DATA TO PROCESS
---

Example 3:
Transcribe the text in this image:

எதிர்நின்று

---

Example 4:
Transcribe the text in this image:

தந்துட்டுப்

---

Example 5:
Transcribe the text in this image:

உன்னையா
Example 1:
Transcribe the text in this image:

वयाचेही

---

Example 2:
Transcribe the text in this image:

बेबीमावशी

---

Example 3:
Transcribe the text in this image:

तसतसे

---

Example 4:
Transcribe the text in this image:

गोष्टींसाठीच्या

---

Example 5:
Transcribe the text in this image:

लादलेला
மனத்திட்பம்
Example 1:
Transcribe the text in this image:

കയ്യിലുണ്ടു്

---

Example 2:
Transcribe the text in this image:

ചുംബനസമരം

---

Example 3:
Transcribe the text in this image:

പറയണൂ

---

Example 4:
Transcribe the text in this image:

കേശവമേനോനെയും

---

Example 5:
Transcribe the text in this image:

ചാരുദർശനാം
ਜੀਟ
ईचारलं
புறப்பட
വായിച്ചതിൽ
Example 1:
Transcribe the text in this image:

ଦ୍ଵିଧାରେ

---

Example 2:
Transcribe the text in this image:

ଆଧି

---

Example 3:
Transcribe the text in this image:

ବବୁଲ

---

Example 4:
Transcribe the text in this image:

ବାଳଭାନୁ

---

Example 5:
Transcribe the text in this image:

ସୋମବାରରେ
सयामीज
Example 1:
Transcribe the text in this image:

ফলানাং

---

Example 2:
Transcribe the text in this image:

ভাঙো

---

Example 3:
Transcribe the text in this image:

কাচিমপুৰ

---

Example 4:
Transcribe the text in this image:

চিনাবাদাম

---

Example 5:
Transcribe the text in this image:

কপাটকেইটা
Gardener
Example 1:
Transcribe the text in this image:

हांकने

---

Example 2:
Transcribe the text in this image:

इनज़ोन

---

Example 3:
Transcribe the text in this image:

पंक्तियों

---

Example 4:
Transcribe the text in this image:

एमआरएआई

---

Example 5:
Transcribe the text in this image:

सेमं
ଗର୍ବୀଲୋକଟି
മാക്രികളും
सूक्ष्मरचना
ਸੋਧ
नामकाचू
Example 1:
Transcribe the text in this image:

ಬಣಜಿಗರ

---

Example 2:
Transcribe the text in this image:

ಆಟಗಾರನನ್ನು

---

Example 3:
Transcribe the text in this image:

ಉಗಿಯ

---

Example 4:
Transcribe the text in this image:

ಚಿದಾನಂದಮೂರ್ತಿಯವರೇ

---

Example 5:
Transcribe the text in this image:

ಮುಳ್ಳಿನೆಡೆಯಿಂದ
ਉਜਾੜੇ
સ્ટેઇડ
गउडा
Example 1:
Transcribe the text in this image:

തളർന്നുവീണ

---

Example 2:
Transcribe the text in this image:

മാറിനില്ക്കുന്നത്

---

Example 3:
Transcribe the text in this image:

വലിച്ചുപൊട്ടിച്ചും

TASK ITEM
Please give all the entries above again, exactly as they stand.

SOLUTION BELOW
---

Example 3:
Transcribe the text in this image:

எதிர்நின்று

---

Example 4:
Transcribe the text in this image:

தந்துட்டுப்

---

Example 5:
Transcribe the text in this image:

உன்னையா
Example 1:
Transcribe the text in this image:

वयाचेही

---

Example 2:
Transcribe the text in this image:

बेबीमावशी

---

Example 3:
Transcribe the text in this image:

तसतसे

---

Example 4:
Transcribe the text in this image:

गोष्टींसाठीच्या

---

Example 5:
Transcribe the text in this image:

लादलेला
மனத்திட்பம்
Example 1:
Transcribe the text in this image:

കയ്യിലുണ്ടു്

---

Example 2:
Transcribe the text in this image:

ചുംബനസമരം

---

Example 3:
Transcribe the text in this image:

പറയണൂ

---

Example 4:
Transcribe the text in this image:

കേശവമേനോനെയും

---

Example 5:
Transcribe the text in this image:

ചാരുദർശനാം
ਜੀਟ
ईचारलं
புறப்பட
വായിച്ചതിൽ
Example 1:
Transcribe the text in this image:

ଦ୍ଵିଧାରେ

---

Example 2:
Transcribe the text in this image:

ଆଧି

---

Example 3:
Transcribe the text in this image:

ବବୁଲ

---

Example 4:
Transcribe the text in this image:

ବାଳଭାନୁ

---

Example 5:
Transcribe the text in this image:

ସୋମବାରରେ
सयामीज
Example 1:
Transcribe the text in this image:

ফলানাং

---

Example 2:
Transcribe the text in this image:

ভাঙো

---

Example 3:
Transcribe the text in this image:

কাচিমপুৰ

---

Example 4:
Transcribe the text in this image:

চিনাবাদাম

---

Example 5:
Transcribe the text in this image:

কপাটকেইটা
Gardener
Example 1:
Transcribe the text in this image:

हांकने

---

Example 2:
Transcribe the text in this image:

इनज़ोन

---

Example 3:
Transcribe the text in this image:

पंक्तियों

---

Example 4:
Transcribe the text in this image:

एमआरएआई

---

Example 5:
Transcribe the text in this image:

सेमं
ଗର୍ବୀଲୋକଟି
മാക്രികളും
सूक्ष्मरचना
ਸੋਧ
नामकाचू
Example 1:
Transcribe the text in this image:

ಬಣಜಿಗರ

---

Example 2:
Transcribe the text in this image:

ಆಟಗಾರನನ್ನು

---

Example 3:
Transcribe the text in this image:

ಉಗಿಯ

---

Example 4:
Transcribe the text in this image:

ಚಿದಾನಂದಮೂರ್ತಿಯವರೇ

---

Example 5:
Transcribe the text in this image:

ಮುಳ್ಳಿನೆಡೆಯಿಂದ
ਉਜਾੜੇ
સ્ટેઇડ
गउडा
Example 1:
Transcribe the text in this image:

തളർന്നുവീണ

---

Example 2:
Transcribe the text in this image:

മാറിനില്ക്കുന്നത്

---

Example 3:
Transcribe the text in this image:

വലിച്ചുപൊട്ടിച്ചും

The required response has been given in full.